Once firms start using technology with these attributes for new systems, and gradually extend their scope and scale, they will ultimately find they have a single, consistent, timely, firm-wide view of their data – opening the door to jaw-dropping savings in both operations and capital costs.
(A quick aside – It’s worth noting that the budget holder for a new system may have little direct gain from the long-term goal of firm-wide consistency – so there needs to be strong encouragement from senior levels of the organisation to make this happen)
A quick aside on microservices
Microservices is very much on-trend within the tech world. It’s an approach to architecture design in which requirements are broken down into small, independent services, which are then developed along the agile methodology. The approach confers significant benefits: faster time-to-market, flexibility/agility, re-usability – and is often hailed as the successor to 20th century ‘monolith’ architectures which are complex, opaque and hard to change.

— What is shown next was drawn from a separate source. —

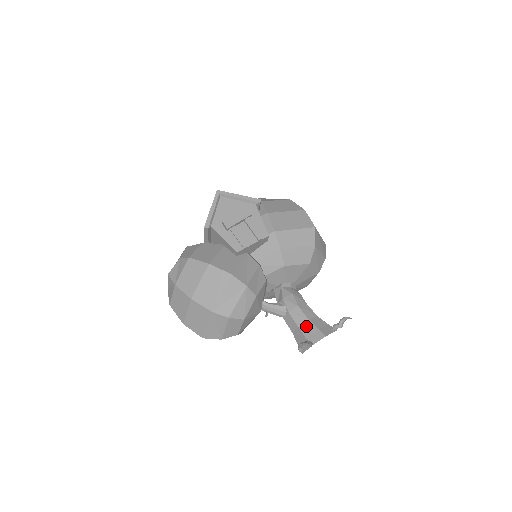
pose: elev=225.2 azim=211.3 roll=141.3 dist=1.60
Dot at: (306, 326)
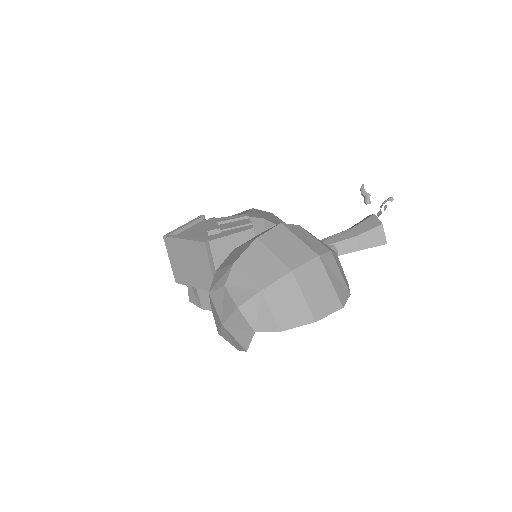
Dot at: (357, 230)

The microservices approach has undoubtedly proven transformational in many contexts – but I have some doubts about its potential in banking. There are a few reasons for this which I’ll cover in a future article, but the main point to raise here is that by separating individual small services, each with independent data stores, consistency becomes extremely tricky – if not impossible.
At Cyoda, the approach we’ve taken borrows from microservices, in the sense that we develop small services along agile principles, but advocate running those services from a single, consistent, distributed datastore, ensuring consistent outputs across the entire architecture.
To conclude:
My hypothesis is that ‘consistency’ is a term that does not receive the attention that it should, because whilst it’s an exceptionally important concept in the world of technology and banking, it has fallen out of vogue as a human quality.
In any industry, such as banking, which lives and breathes on the accuracy of complex, inter-related operational data, consistency should be a paramount concern. Inconsistent data means bad decisions, mis-allocation of resource and value left on the table. In today’s always-on, 24/7, data-driven world, the opportunity cost of inconsistency is astoundingly high.
As we approach 2020, it’s no longer a pipe-dream to envisage enterprise-wide consistency for large, global institutions. The technology is out there. Today.
The challenge that remains is how do we get people talking about ‘consistency’? – Is it time for a re-brand?
I’d love to hear your thoughts below.
Post-script: And what of Granny, my epitome of consistency?
Well after a brief rebellion in early adulthood (she eloped to marry into a bohemian family led by a matriarch who had the audacity to pursue a career through motherhood; an achievement I thoroughly applaud but find hard to picture from the Granny I knew), she settled into a very consistent and measured existence. She lived to 96, raised three children, all girls, all born in October, each 4 years apart… Remarkable consistency in an era that long pre-dated modern family planning!